“Sanders would be a GOP dream. America will never go socialist.”

—Bill O’Reilly

The last stop on my month-long trip to Europe last September was London. The London papers headlined Jeremy Corbyn’s surprise election as the Labor Party’s new leader.

Bernie Sanders.

Bernie Sanders.

On September 12, Corbyn won 59 percent of the vote among the 550,000 official party members. Over 60,000 joined Labor because of Corbyn, and it was returning union members and first-time young voters who made his victory possible. For years many union members have felt shut out by the moderates in the party.

Just like those who “Feel the Bern,” Corbyn’s supporters call him authentic and lacking pretense, and they admire him for saying what he truly believes.
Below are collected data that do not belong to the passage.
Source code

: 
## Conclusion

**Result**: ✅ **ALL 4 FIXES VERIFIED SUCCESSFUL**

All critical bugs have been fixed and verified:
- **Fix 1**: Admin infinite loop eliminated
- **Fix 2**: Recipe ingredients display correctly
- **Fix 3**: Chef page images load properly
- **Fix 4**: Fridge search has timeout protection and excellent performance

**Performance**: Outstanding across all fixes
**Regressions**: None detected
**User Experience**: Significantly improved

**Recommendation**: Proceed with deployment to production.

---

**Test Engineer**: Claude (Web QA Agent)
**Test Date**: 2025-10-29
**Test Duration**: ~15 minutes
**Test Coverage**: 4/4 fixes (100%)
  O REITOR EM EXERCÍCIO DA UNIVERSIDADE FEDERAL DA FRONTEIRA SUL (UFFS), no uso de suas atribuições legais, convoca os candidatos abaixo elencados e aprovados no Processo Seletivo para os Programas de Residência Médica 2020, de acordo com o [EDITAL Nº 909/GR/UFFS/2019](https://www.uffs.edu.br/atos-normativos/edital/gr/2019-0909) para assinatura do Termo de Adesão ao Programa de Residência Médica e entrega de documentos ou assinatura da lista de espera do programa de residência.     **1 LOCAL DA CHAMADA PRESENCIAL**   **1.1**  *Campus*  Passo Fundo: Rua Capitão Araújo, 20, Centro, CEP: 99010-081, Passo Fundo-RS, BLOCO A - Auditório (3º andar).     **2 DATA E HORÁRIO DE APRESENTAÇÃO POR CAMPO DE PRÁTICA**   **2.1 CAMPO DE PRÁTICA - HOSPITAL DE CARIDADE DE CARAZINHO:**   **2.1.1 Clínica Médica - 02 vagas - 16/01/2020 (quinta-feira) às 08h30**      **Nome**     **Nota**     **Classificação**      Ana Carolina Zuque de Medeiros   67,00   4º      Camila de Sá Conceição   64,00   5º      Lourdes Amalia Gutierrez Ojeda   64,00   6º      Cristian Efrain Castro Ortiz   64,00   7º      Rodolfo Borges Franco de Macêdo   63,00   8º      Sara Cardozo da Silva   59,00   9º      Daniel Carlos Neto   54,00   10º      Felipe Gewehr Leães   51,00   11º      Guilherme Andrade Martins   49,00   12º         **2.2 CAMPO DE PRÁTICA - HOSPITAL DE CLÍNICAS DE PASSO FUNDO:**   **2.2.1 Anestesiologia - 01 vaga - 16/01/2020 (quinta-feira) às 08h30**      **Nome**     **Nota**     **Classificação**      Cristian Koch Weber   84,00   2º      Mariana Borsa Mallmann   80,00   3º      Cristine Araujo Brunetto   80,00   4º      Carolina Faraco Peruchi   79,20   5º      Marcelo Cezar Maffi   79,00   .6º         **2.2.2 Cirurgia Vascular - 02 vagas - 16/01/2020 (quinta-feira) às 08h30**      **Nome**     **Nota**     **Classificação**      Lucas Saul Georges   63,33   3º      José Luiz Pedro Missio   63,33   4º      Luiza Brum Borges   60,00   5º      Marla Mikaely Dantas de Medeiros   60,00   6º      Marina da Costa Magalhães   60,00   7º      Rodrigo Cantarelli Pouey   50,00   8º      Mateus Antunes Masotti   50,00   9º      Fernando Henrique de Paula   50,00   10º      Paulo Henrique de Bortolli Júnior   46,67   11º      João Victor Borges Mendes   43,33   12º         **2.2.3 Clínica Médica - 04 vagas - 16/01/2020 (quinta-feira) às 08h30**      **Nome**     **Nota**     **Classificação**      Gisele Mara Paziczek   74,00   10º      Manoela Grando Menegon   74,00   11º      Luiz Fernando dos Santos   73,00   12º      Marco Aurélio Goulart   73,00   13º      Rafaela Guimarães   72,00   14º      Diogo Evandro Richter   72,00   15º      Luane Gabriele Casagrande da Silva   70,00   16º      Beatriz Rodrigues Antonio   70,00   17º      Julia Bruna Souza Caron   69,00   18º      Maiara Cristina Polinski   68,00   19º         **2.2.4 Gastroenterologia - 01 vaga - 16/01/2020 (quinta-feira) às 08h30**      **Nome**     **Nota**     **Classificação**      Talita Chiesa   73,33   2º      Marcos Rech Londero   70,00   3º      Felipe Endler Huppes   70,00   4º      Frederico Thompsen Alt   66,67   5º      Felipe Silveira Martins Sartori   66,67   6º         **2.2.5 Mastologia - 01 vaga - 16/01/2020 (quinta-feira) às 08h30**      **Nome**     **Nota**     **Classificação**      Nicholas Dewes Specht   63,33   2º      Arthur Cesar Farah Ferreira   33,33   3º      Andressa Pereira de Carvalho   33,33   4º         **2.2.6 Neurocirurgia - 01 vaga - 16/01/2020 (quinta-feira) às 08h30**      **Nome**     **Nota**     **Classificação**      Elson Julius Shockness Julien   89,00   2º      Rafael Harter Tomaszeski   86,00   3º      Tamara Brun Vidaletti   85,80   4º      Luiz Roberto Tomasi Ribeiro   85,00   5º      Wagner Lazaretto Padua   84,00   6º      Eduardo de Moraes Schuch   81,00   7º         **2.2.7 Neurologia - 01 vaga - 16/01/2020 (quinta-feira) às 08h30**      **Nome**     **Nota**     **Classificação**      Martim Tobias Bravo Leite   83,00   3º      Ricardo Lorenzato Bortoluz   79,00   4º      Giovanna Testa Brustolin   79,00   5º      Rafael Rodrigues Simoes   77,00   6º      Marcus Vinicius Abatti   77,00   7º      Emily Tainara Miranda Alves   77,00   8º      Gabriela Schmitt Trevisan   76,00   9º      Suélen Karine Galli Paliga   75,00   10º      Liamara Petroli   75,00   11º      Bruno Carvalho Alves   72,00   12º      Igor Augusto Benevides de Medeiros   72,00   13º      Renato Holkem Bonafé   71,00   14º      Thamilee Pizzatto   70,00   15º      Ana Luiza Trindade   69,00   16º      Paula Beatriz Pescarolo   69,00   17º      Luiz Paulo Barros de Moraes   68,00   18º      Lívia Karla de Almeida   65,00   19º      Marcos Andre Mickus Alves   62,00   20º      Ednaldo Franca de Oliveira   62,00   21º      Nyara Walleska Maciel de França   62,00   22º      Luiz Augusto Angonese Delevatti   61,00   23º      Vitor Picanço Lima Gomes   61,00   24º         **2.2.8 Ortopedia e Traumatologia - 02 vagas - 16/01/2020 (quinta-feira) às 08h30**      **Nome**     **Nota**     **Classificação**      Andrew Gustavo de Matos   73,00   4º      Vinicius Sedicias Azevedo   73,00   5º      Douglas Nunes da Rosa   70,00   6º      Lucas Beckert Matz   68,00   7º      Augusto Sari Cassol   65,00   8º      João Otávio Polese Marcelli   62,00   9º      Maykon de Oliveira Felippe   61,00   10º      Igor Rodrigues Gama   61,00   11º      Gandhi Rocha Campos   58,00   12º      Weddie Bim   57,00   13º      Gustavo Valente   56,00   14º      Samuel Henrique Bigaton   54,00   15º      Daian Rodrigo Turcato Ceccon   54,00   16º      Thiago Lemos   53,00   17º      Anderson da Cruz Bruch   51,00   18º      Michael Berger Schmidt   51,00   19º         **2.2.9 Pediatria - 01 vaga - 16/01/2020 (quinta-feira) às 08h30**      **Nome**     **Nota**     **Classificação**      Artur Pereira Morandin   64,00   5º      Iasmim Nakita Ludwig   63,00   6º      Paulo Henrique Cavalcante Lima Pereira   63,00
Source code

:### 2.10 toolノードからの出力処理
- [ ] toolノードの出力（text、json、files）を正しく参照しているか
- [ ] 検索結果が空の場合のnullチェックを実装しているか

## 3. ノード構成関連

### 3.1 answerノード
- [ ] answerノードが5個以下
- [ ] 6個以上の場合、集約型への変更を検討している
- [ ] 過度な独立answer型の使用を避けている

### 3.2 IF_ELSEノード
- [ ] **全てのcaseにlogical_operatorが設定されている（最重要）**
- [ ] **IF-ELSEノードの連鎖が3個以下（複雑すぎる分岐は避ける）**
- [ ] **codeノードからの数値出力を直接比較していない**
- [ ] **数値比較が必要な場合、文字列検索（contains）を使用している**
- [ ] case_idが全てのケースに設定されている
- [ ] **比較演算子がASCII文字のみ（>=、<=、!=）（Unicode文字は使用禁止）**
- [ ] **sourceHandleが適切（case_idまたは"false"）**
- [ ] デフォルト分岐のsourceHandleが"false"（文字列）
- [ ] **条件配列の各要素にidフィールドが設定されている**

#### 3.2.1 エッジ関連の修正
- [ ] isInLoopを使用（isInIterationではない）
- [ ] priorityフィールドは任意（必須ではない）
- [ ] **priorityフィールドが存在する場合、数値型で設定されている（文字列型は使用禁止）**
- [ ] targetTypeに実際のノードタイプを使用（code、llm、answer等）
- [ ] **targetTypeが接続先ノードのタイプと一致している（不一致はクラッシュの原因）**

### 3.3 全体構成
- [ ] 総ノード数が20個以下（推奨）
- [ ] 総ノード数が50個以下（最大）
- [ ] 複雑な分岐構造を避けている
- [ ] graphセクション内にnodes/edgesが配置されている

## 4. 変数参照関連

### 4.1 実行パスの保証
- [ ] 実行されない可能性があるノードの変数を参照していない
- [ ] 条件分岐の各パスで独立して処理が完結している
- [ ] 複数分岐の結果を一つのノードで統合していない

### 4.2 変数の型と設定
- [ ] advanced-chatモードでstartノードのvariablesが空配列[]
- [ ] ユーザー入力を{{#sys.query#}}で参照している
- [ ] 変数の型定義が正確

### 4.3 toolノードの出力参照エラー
Also like Bernie Sanders, he believes that he can galvanize youth and other disaffected voters to create a political revolution.

Both of them, however, find themselves out of step with their parties. Former moderate Prime Minister Tony Blair warns that Corbyn and his supporters are “walking eyes shut over the cliff’s edge.”

As a columnist in The Economist recently wrote: “Labor has always been two parties, one social democratic and the other anti-capitalist”(1/2/16). The split is now clearer than ever. Moderates are so alarmed that they are seriously considering forming a separate caucus in Parliament.

Jeremy Corbyn.

Jeremy Corbyn.

European Social Democrats have made their peace with their capitalists, but Corbyn insists on the clear meaning of Clause 4 of the Labor Party’s Constitution, which commits its members to “the common ownership of the means of production, distribution and exchange.” Realistically, this means that Corbyn would urge the government to help finance worker-owned cooperatives.

Corbyn wants to restore cuts to welfare benefits and to roll back the tuition university students now have to pay (far less their American counterparts).He also proposes large public works projects, which would be financed by deficit spending and raising the top income rate from 45 to 60 percent.

Sanders also wants colleges and universities to be tuition free, and he wants to scrap Obamacare and replace it with a single payer system. An analysis done by The Economist (2/13/16) concluded that all of Sanders’ programs would require that income taxes rise from a top rate of 39.6 to 67 percent. An Emory University study demonstrated that instead of saving $630 billion per year, Sanders’ single-payer plan would run instead an annual deficit of $1.1 trillion.

Sanders calls himself a “democratic socialist,” but commentators are wrong to compare him to other famous American socialists. Norman Thomas refused to run as a Democrat or a Progressive, because he embraced in the British Labor Party’s original belief in the common ownership of the means of production.

Surprisingly, young Americans (ages 18 to 29) support socialism, whatever they think it means, by a margin of 49 to 43 percent. No doubt showing the effects of the Cold War on older Americans, only 31 percent of all those polled had a positive view of socialism.

General polling from YouGov gives a more favorable result: socialism as an economic system wins over capitalism by 12 percentage points, and 59 percent of Democrats would vote for a socialist president.  At 49 percent even independent voters are favorably inclined.  Only 26 percent of Republican voters embrace a socialist president, but I’m surprised that the number is even that high.

Putting the Democrats and Independents from this poll together indicates that Bill O’Reilly may well be wrong: “Sanders would be a GOP dream. America will never go socialist.”

Averaging all the current presidential polls, Sanders actually does better than Clinton against every major GOP candidate: 50/38 against Bush, 48/34 against Carson, 50/39 against Cruz, 47/41 against Rubio, and 51/41 against Trump.

My heart and mind are with Bernie, but as president none of his legislation would ever get a hearing.  (Even most Democrats disagree with him.) A more pragmatic President Clinton would also be fighting a Republican Congress every day. Furthermore, these early polls are notoriously inaccurate, and if Sanders is the nominee, I fear another McGovern-like disaster.

My position on Sanders parallels this Labor Party member’s opinion: “My heart might be with Corbyn ideologically – as with many members – but I think that the wider public isn’t ready for that level of progressiveness yet.” Another said that “If we go too far to the left, we will leave ourselves isolated from the core voters we need to win.”

If Sanders is the Democratic nominee, this is what I fear as well.